Un profundo dolor, como su tuvieras un adoquín en el pecho, sentimos quienes conocimos a Ezequiel Mendoza. Y lo siente sin dudas todo el ambiente del fútbol y los que alguna vez trataron con su hermosa familia.
Había cumplido 41 años el 27 de abril, taurino de los más tranquilos y buenos que debe haber en el mundo de ese signo. Y a esa edad, muy joven y muy rápido, se lo llevó un cáncer de mierda.

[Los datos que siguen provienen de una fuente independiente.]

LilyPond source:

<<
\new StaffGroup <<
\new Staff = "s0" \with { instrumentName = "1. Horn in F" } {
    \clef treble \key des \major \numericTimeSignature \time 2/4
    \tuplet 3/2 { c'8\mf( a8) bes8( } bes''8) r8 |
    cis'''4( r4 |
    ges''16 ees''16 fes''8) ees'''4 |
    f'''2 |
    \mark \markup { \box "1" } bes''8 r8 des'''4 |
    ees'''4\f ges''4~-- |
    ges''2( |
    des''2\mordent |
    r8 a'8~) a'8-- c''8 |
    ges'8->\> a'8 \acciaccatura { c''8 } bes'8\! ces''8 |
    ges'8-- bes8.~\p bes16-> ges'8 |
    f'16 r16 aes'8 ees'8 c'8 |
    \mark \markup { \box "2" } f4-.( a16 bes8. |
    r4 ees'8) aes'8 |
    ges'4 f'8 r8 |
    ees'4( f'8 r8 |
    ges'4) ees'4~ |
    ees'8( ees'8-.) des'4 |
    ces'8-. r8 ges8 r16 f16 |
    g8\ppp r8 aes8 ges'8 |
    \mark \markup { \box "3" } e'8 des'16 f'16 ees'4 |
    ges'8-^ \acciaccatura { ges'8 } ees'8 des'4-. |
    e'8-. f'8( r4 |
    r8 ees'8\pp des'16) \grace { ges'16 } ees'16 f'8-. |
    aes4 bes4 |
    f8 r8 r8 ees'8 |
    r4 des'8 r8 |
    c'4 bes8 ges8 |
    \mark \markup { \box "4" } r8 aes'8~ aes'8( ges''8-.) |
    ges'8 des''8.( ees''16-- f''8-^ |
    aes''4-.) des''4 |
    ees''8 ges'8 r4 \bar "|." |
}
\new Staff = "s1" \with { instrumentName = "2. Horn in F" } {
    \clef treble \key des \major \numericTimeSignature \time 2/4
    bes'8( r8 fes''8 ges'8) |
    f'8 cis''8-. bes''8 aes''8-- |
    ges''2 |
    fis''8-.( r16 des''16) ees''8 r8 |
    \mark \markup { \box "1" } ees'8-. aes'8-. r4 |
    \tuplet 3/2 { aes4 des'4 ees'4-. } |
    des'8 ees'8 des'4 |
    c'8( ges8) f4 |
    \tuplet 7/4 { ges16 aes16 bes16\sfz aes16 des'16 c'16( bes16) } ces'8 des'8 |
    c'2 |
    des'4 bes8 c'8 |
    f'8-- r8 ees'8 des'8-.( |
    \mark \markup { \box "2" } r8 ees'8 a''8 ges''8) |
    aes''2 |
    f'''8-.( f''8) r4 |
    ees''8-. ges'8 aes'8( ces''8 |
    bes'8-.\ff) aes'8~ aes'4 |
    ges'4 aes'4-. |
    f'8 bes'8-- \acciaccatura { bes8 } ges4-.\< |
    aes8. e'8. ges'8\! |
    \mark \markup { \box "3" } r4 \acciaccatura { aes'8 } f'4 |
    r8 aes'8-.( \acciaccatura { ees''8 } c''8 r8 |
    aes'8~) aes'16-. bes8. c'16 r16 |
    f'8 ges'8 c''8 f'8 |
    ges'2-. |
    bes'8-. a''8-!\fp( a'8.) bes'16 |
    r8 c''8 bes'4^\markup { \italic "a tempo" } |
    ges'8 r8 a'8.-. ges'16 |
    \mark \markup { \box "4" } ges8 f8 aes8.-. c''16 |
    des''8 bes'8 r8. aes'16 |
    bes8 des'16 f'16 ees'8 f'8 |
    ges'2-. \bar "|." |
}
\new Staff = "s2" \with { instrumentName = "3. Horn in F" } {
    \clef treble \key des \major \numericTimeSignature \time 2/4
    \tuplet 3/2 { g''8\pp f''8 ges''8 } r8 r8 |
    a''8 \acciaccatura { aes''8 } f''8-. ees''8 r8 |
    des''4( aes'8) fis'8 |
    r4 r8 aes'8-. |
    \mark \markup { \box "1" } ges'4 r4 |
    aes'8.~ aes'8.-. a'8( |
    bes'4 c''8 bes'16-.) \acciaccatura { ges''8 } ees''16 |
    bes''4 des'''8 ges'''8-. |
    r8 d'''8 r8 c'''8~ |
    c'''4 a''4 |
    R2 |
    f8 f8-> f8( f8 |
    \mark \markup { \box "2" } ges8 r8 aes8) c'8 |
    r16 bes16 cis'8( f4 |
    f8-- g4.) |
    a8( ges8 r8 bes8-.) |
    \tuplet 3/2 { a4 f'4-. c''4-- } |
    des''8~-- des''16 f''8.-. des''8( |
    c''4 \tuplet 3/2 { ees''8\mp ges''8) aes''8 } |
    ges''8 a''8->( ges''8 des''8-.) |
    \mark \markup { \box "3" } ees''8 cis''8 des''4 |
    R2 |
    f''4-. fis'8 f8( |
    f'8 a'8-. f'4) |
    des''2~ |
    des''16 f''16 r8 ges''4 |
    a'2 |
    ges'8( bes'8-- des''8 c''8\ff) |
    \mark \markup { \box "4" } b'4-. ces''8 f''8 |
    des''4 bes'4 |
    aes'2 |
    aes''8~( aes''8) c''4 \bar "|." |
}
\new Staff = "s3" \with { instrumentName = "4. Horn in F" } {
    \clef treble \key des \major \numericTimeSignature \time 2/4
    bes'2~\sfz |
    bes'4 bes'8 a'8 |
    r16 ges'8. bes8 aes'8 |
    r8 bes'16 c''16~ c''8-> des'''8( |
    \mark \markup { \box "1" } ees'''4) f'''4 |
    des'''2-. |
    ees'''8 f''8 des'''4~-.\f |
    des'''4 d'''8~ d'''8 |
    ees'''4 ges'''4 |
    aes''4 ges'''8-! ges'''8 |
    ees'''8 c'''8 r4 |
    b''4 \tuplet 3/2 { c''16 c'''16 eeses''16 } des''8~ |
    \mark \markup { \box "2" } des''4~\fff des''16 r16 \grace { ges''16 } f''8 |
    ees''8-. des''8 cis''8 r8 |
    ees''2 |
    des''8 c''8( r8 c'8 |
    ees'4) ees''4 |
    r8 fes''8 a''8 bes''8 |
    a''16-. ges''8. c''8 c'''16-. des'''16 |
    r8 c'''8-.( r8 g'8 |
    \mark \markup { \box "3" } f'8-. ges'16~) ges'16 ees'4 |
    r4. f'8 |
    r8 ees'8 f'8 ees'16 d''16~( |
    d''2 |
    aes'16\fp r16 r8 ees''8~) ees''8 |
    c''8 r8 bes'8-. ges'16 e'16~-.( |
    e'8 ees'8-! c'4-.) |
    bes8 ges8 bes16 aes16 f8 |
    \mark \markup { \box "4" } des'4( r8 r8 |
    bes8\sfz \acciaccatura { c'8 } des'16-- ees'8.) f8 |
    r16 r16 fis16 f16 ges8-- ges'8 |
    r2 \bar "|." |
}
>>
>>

El Negro Mendoza falleció hoy en Junín. Y lo hizo con la misma fortaleza y dignidad con la que vivió, con la que fue ejemplo como padre, como amigo, como jugador y como entrenador. Porque Ezequiel fue un tipazo siempre.
Se tomó esta enfermedad como pocos tienen el valor de hacerlo. La asumió sin vueltas y siempre pidió que le dijeran todo. Tan grande es el Negro que fue él quién contuvo a su familia cuando se supo que su partida era inevitable, mientras ellos no dejaron de abrazarlo ni llenarlo de amor ni un solo minuto.
Con más huevos que la cantidad de goles que hizo, les habló y los preparó para vivir sin él. Y cuando la muerte ya lo tironeaba con insistencia, Eze decidió una transición cargada de paz y valentía: “Llévenme, intérnenme, no quiero esperarla en casa, no quiero que mi familia pase por esto en su hogar”.
Así fue que esta semana terminó internado en Junín y hoy pasó a la eternidad. Pero a la eternidad de verdad. Porque Ezequiel Mendoza fue un grande con todas las letras, de los que hay pocos, y nadie que lo conoció se olvidará de él.
Acompañamos el dolor de su familia, aunque seguramente nadie se lo sacará. Como nadie le va a quitar el orgullo de haber tenido al mejor jefe de familia que la vida les pudo dar.